I appreciate Starr and colleagues’ comments, which share my concern for industrial health care and my hope for careful and kind care for all. Words matter, and as their letter suggests, the pursuit of value could be driven by a commitment to patient-centered care. In that way, care can produce more value when it leads to greater benefits to patients (e.g., improvements in outcomes) at lower costs (i.e., burden of treatment). However, as physicians we rarely know what care approach best reflects what matters to each patient, as noted by the low prevalence of shared decision making.1 We also seldom measure how disruptive our care is to our patients’ lives.2 Both issues indicate that we rarely mean patient-centered care when we refer to high-value health care.

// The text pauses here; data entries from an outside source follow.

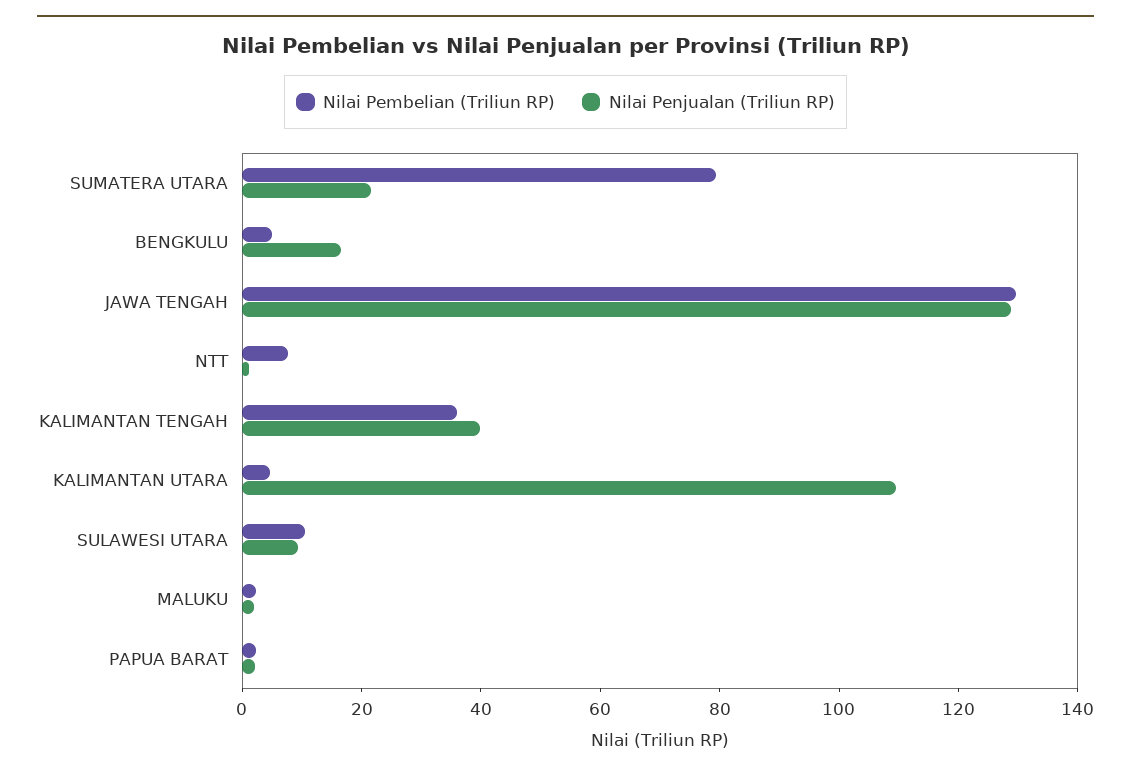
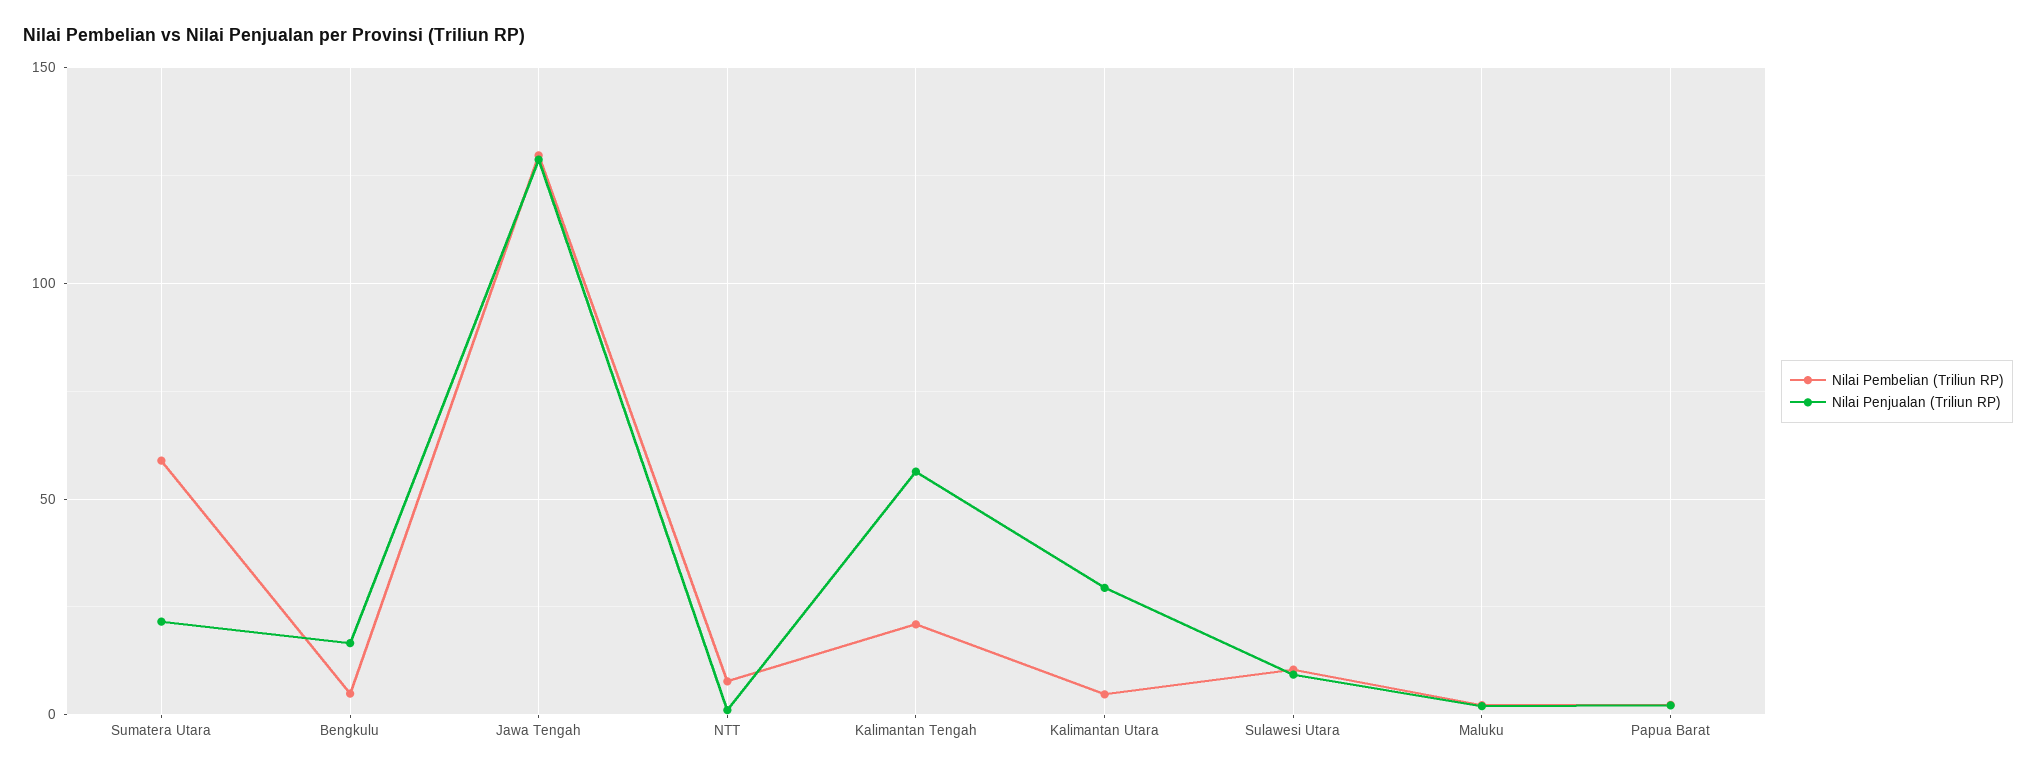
  {
    "Nilai Pembelian (Triliun RP)": {
-     "SUMATERA UTARA": 80,
+     "SUMATERA UTARA": 60,
      "BENGKULU": 5,
      "JAWA TENGAH": 130,
      "NTT": 10,
-     "KALIMANTAN TENGAH": 35,
+     "KALIMANTAN TENGAH": 20,
      "KALIMANTAN UTARA": 5,
      "SULAWESI UTARA": 10,
      "MALUKU": 0,
      "PAPUA BARAT": 0
    },
    "Nilai Penjualan (Triliun RP)": {
      "SUMATERA UTARA": 20,
      "BENGKULU": 15,
      "JAWA TENGAH": 130,
      "NTT": 0,
-     "KALIMANTAN TENGAH": 40,
+     "KALIMANTAN TENGAH": 55,
-     "KALIMANTAN UTARA": 110,
+     "KALIMANTAN UTARA": 30,
      "SULAWESI UTARA": 10,
      "MALUKU": 0,
      "PAPUA BARAT": 0
    }
  }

I agree with my colleagues that the concept of care could be made evident to medical students through thoughtful and nuanced teaching of value. Yet, I would put forward that relating value to care keeps business ways of thinking and industrial ways of acting at the forefront, where patient-centered care should be instead. Medicine and nursing have a strong tradition of care from which students can appreciate the shortcomings of industrial health care unambiguously and place care for and about patients above all else. Disciplined business processes should support and enable their commitment to care that is safe and elegant—care without waste or haste—and that is careful and kind. For this, I believe we must turn away from industrial health care in practice and language.
Victor M. Montori, MD
Chair of the board, The Patient Revolution, and professor of medicine, Mayo Clinic, Rochester, Minnesota; firstname.lastname@example.org; ORCID: https://orcid.org/0000-0003-0595-2898.
1. Institute of Medicine. Shared Decision-Making Strategies for Best Care: Patient Decision Aids. 2014.Washington, DC: National Academy Press.
2. Spencer-Bonilla G, Quiñones AR, Montori VM; International Minimally Disruptive Medicine Workgroup. Assessing the burden of treatment. J Gen Intern Med. 2017;32:11411145.